Violations are triggered in windows where frame IDs are non-monotonic due to rollback.
In coord output, index order is monotonic, but frame IDs can go backward/forward because multiple snapshots of the same simulation frames are present.
Example pattern:
frame_index,slp_frame_index
6933,6617,0.0,0.0,0.0,0.0,0.0,0.0,0.0,0.0,0.0,0.0
6934,6618,0.0,0.0,0.0,0.0,0.0,0.0,0.0,0.0,0.0,0.0
6935,6619,112.0,0.0,1.0,0.0,112.0,1.0,0.0,0.0,0.0,0.0
6936,6618,0.0,0.0,0.0,0.0,0.0,0.0,0.0,0.0,0.0,0.0
6937,6619,112.0,0.0,1.0,0.0,112.0,1.0,0.0,0.0,0.0,0.0
6938,6620,112.0,0.0,1.0,0.0,112.0,1.0,0.0,0.0,0.0,0.0
The right input at 6935 is counted as right -> neutral -> right because the evaluation includes resimulated states (neutral from rollback), not only final states.
Why this happens:
Parser/check pipeline consumes the raw per-snapshot stream from replay data.

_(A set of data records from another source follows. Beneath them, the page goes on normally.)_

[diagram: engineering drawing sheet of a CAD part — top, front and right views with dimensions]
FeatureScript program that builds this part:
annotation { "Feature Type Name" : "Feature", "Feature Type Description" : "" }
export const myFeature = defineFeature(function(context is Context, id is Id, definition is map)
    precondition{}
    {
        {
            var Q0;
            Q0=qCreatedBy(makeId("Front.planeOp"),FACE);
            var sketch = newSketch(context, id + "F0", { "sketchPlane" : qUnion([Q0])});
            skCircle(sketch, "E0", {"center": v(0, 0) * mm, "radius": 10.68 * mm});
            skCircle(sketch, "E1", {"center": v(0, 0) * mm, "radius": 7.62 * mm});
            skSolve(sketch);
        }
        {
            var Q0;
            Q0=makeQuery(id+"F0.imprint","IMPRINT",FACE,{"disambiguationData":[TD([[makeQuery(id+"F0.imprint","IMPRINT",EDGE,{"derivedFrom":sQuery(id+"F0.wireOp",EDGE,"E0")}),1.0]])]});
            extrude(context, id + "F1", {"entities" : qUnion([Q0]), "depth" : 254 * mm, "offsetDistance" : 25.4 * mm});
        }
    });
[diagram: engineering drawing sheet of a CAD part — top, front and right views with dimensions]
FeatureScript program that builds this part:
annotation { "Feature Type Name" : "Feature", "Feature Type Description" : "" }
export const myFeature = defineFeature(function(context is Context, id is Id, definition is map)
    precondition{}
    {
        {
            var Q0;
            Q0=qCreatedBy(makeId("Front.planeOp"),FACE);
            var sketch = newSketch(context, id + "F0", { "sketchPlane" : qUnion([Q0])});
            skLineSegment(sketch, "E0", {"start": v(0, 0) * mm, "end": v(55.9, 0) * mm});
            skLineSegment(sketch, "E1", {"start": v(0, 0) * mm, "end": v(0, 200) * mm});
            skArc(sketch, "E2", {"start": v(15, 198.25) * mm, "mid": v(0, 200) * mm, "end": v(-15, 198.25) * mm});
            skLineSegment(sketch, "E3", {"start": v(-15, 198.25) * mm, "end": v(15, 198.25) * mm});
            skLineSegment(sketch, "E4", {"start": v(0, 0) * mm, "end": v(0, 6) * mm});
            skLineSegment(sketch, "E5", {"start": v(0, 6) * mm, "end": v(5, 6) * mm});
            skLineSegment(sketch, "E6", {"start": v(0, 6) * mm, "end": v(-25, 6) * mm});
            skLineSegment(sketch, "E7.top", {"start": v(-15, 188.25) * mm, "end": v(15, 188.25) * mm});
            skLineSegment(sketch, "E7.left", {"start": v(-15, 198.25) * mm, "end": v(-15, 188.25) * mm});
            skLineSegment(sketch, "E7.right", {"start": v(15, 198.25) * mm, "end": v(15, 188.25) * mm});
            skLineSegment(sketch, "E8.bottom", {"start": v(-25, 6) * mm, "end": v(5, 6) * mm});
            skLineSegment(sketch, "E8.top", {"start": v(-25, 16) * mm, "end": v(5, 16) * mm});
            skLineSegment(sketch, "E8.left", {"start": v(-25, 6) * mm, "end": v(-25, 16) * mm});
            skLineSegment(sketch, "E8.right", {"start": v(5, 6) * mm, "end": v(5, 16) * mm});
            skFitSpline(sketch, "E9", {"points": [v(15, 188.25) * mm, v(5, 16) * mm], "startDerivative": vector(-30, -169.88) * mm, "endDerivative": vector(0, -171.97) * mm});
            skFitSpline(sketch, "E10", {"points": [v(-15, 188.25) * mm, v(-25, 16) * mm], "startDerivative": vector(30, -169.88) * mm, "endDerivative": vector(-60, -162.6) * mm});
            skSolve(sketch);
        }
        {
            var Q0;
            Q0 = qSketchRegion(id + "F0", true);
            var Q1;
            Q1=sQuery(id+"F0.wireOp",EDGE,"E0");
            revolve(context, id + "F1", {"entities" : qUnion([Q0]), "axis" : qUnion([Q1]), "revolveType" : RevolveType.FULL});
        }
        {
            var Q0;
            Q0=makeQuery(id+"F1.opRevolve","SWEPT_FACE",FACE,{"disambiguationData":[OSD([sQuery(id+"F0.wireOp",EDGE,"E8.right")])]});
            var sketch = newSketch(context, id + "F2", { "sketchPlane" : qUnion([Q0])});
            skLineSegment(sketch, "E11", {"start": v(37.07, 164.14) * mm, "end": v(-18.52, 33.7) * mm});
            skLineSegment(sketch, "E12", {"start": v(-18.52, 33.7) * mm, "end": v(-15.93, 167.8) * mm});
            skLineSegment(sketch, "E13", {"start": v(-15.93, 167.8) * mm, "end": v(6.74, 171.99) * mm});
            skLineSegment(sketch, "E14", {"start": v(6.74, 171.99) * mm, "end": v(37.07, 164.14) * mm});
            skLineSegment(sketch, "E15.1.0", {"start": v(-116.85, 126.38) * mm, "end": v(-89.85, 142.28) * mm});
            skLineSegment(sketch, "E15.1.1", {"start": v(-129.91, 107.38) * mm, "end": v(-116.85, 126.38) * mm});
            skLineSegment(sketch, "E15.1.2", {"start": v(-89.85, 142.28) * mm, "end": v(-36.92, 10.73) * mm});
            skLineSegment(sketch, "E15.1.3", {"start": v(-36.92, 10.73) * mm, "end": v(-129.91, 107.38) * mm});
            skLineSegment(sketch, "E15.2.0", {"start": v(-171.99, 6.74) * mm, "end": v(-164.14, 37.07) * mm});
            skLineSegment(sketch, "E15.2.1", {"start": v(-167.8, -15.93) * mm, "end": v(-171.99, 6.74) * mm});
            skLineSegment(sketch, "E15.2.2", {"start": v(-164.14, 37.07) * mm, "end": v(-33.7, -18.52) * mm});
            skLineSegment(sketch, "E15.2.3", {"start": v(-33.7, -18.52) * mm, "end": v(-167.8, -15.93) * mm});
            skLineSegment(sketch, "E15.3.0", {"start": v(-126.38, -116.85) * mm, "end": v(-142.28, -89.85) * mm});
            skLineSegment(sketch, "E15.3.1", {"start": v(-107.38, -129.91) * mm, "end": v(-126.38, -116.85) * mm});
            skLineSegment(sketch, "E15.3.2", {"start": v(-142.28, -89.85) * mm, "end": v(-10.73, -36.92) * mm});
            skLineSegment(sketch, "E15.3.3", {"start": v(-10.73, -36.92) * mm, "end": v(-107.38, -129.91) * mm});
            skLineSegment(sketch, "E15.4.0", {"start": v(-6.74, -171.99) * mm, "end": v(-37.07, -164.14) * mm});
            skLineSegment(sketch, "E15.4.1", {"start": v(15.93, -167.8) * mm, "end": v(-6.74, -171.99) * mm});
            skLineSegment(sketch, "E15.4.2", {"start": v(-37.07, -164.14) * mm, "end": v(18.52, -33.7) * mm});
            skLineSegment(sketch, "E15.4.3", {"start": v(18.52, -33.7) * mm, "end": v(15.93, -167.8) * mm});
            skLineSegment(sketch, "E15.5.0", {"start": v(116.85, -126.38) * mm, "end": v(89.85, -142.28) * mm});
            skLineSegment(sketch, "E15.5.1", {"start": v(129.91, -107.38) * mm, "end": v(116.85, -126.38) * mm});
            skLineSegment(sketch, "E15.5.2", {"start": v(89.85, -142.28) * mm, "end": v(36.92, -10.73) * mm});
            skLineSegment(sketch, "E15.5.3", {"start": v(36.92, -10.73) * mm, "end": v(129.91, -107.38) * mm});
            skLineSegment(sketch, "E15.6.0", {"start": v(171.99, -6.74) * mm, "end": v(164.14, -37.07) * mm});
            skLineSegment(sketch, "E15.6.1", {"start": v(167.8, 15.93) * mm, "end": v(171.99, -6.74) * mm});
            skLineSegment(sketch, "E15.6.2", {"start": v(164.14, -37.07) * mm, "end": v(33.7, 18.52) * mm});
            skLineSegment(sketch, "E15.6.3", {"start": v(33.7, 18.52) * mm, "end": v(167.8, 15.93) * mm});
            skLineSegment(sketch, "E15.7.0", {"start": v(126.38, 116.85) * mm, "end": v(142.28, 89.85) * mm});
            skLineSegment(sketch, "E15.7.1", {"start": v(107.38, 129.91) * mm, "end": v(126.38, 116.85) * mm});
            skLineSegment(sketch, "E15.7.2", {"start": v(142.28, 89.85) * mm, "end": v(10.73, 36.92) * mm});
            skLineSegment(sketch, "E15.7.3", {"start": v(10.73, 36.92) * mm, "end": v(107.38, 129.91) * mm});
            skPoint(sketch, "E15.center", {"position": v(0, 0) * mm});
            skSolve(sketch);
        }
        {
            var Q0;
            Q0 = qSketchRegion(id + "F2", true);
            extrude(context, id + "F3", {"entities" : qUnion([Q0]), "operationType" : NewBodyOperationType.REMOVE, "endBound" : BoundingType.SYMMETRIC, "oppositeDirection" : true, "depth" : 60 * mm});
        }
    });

Rule logic (especially SDI cadence rules) assumes sequential frame progression when counting transitions.
Rollback creates duplicate/resimulated frame snapshots, which will: inflate transition counts, create apparent rapid toggles, and trigger false positives relative to a finalized timeline.
In other words: the algorithm is correct for raw snapshot order, but that order is not equivalent to “what actually happened once” in a collapsed timeline.